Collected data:
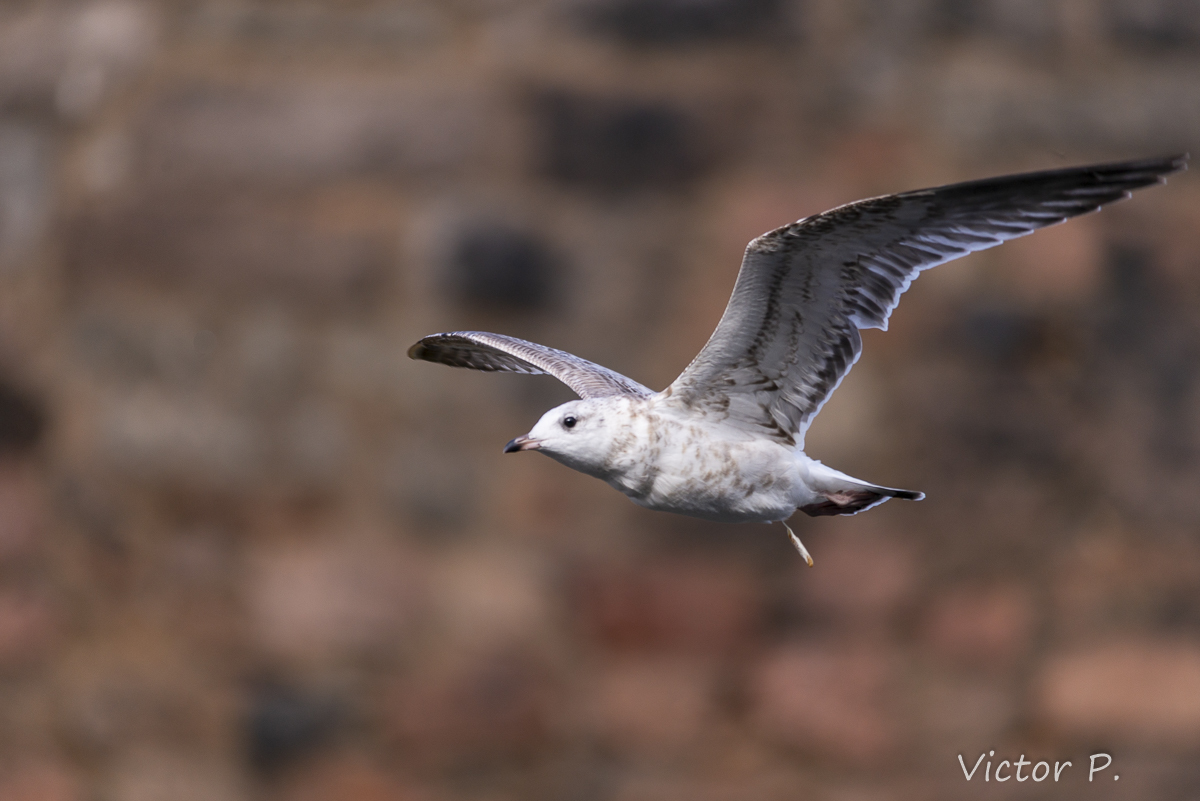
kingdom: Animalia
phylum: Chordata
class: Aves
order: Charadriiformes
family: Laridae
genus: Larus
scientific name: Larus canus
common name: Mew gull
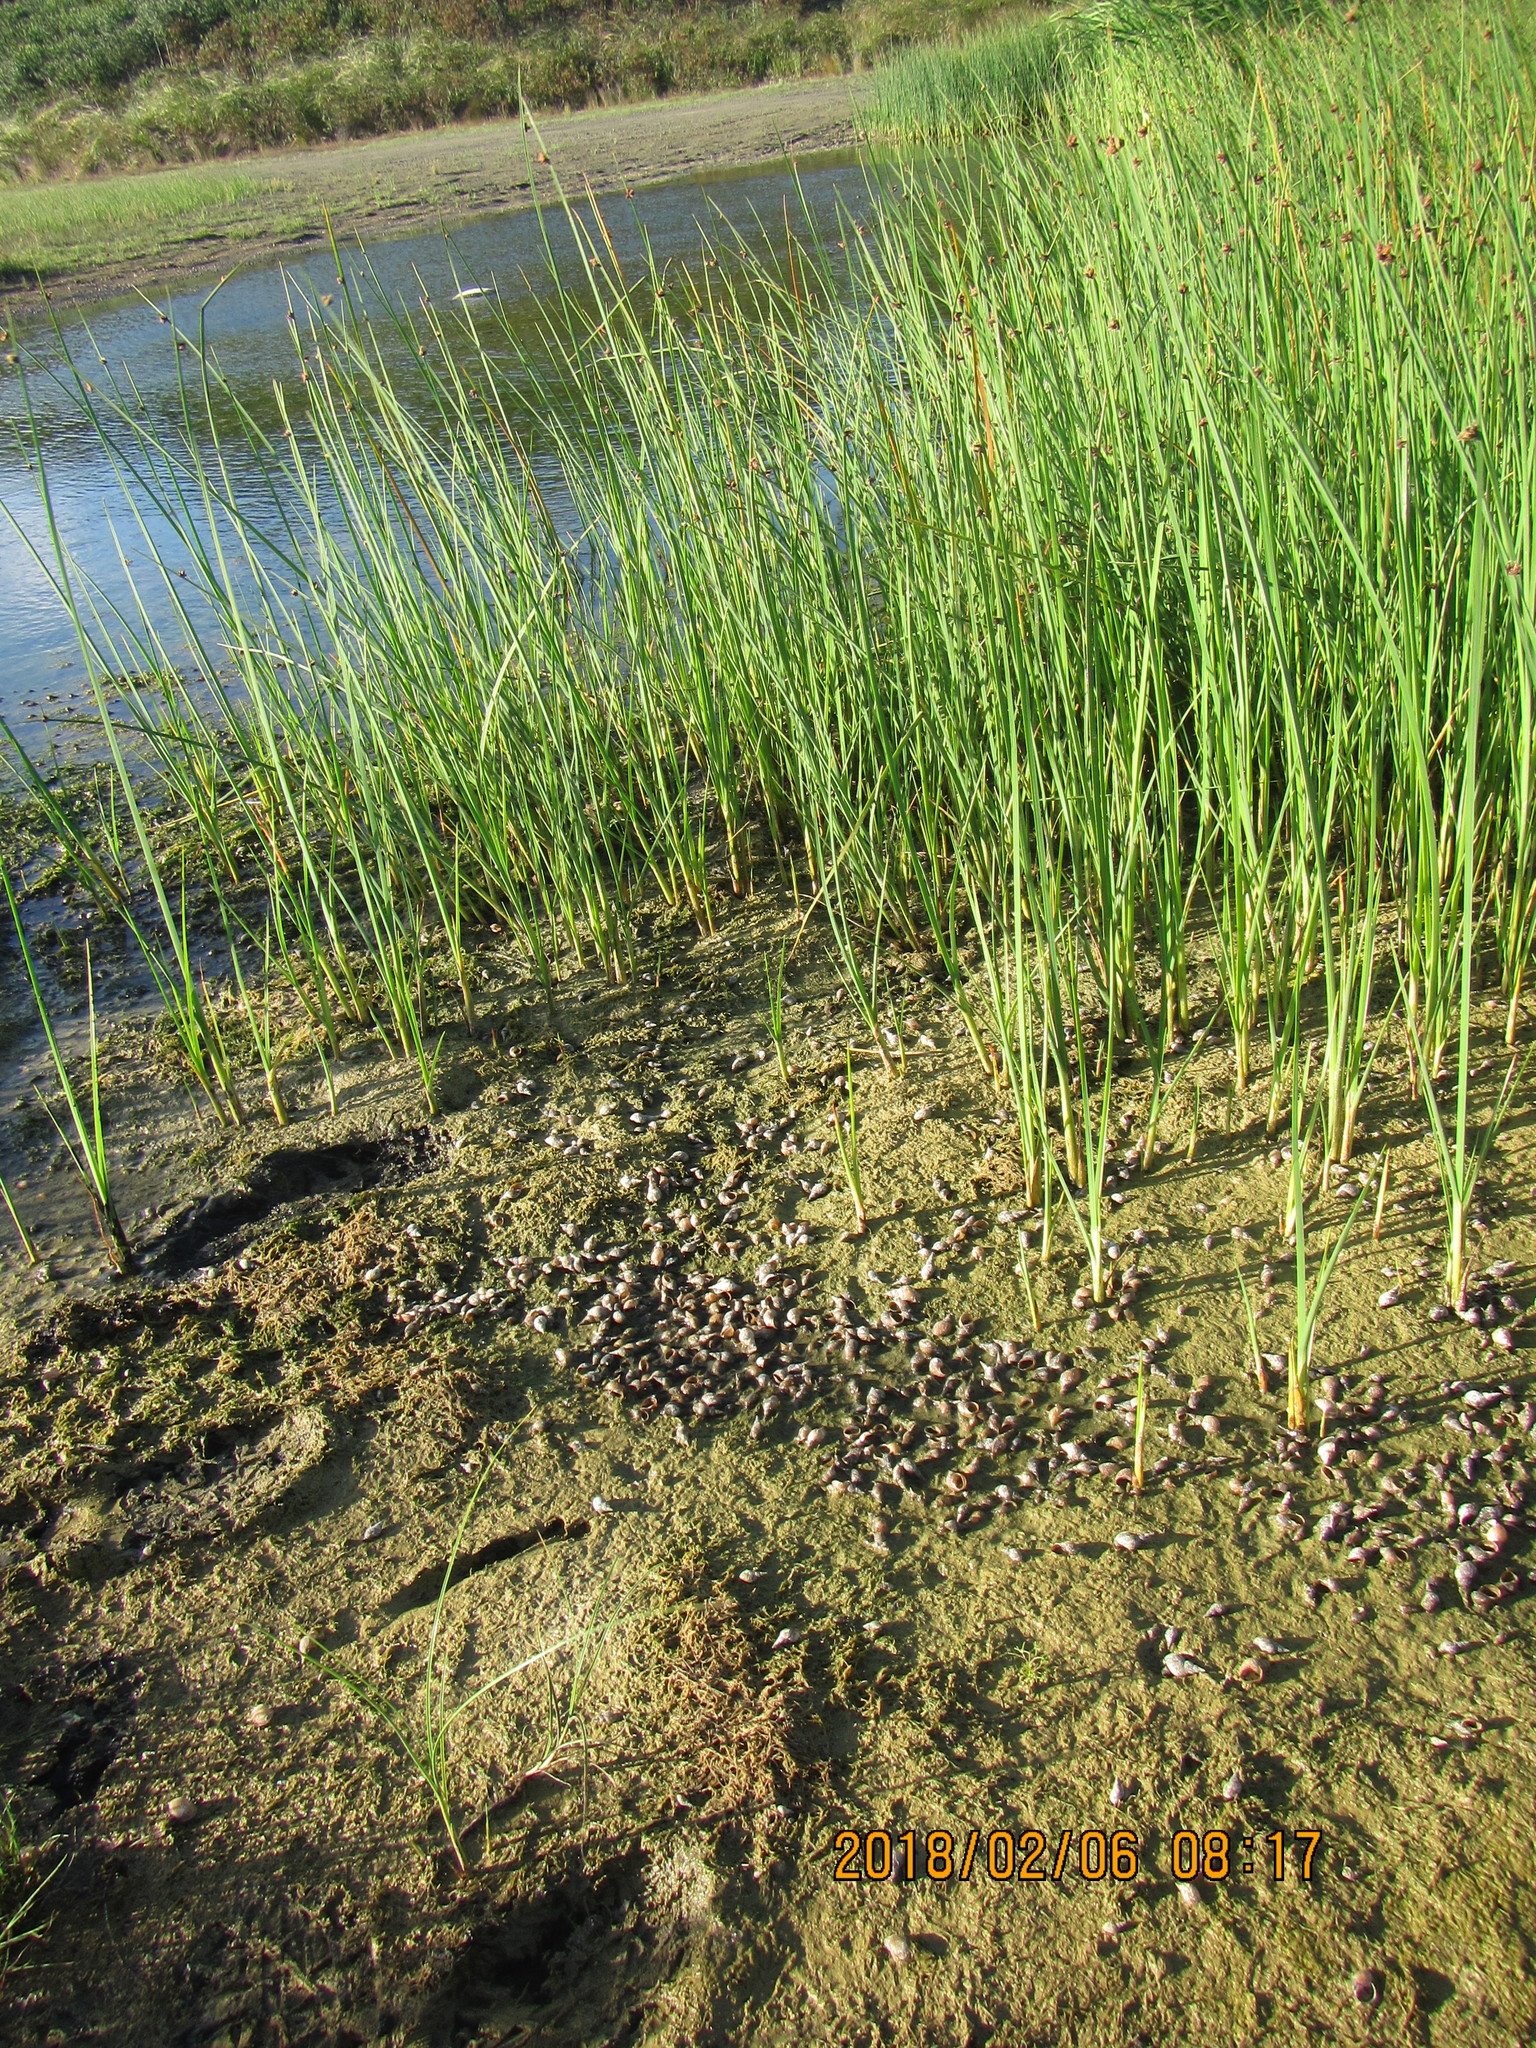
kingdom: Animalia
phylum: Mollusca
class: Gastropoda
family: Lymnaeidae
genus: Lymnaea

...

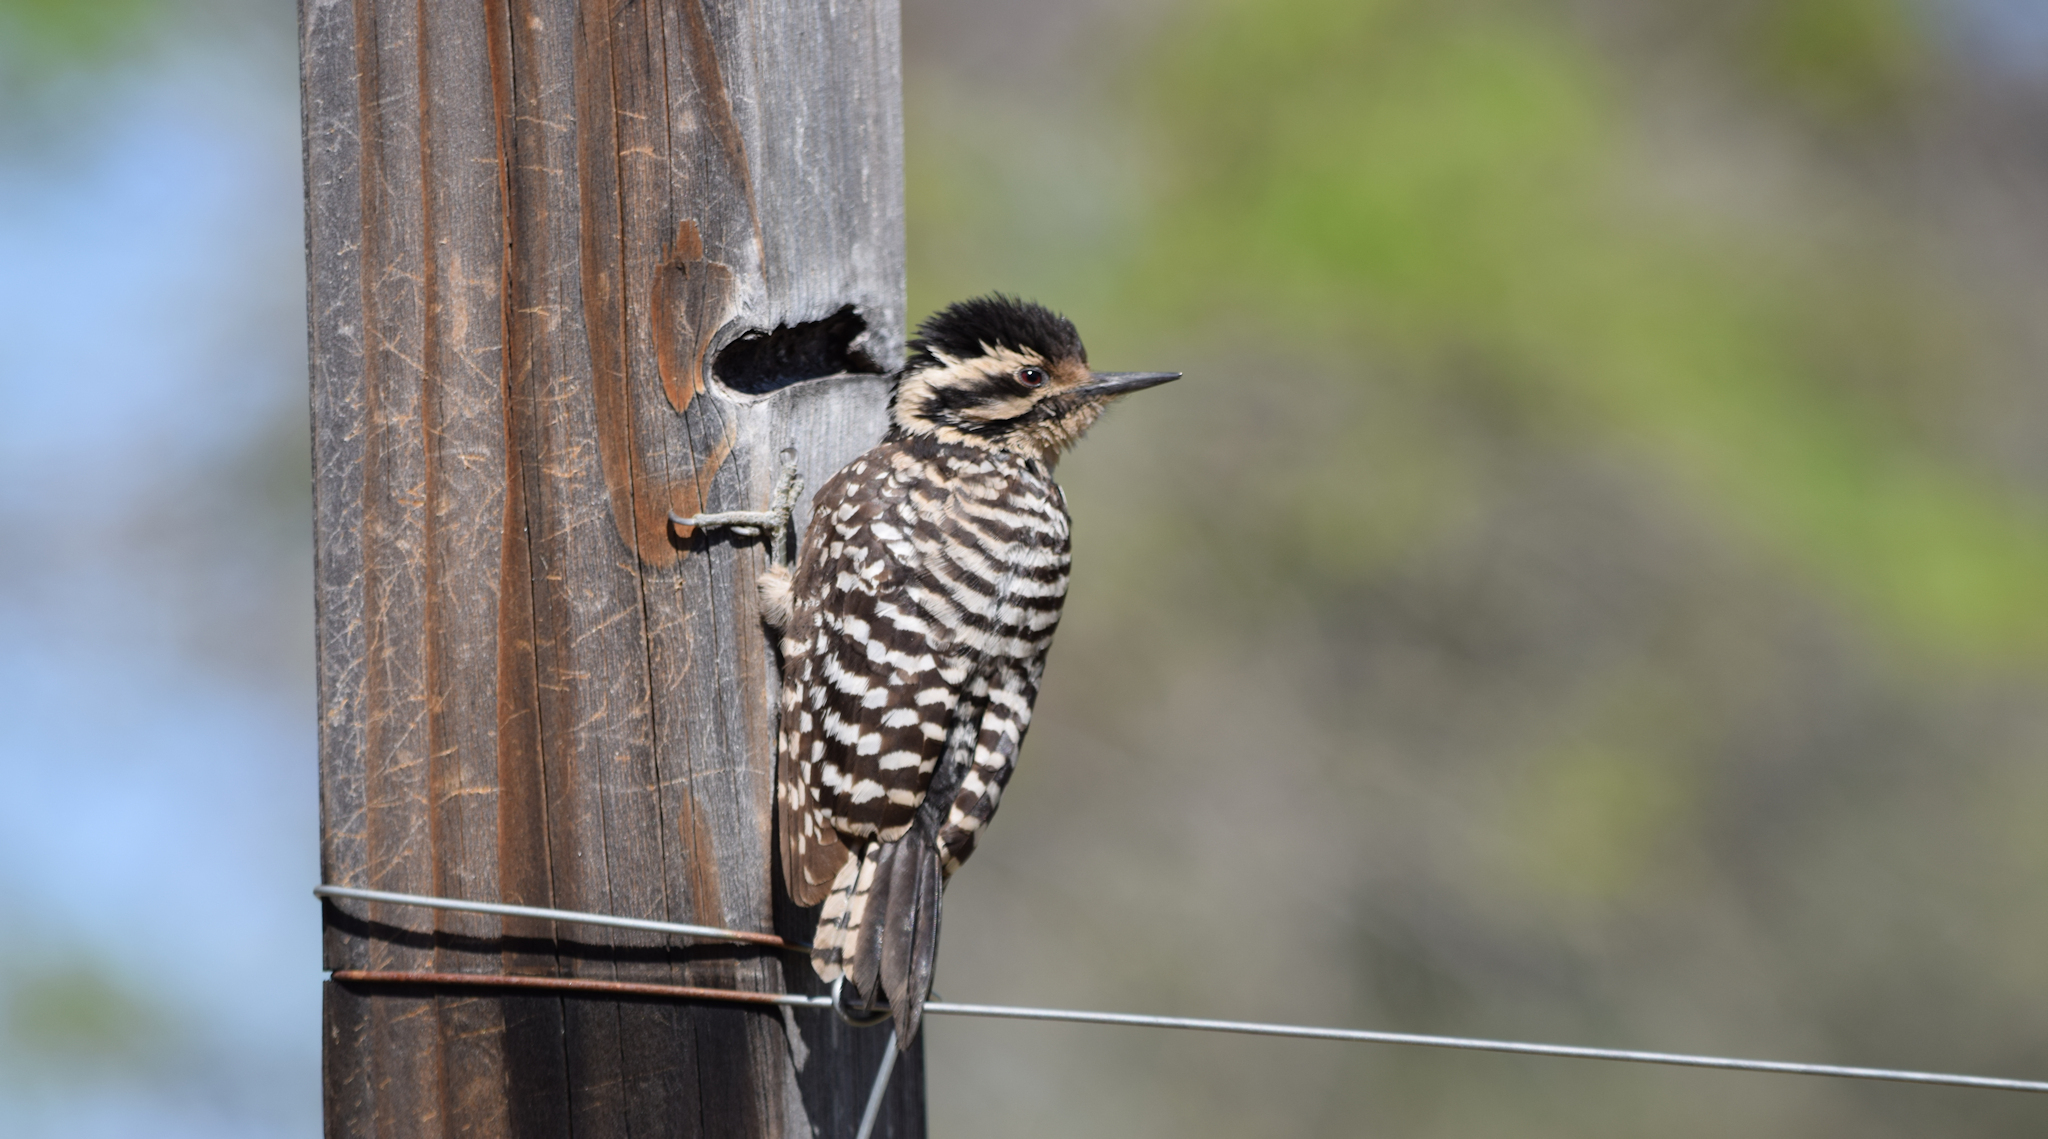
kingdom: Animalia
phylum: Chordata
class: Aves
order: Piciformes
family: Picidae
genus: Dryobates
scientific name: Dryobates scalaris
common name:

Set problem :: Please gather each line from the items above that contains the string "name" and copy those lines unchanged. Matches are case-sensitive.

Result of this task ::
scientific name: Larus canus
common name: Mew gull
scientific name: Dryobates scalaris
common name:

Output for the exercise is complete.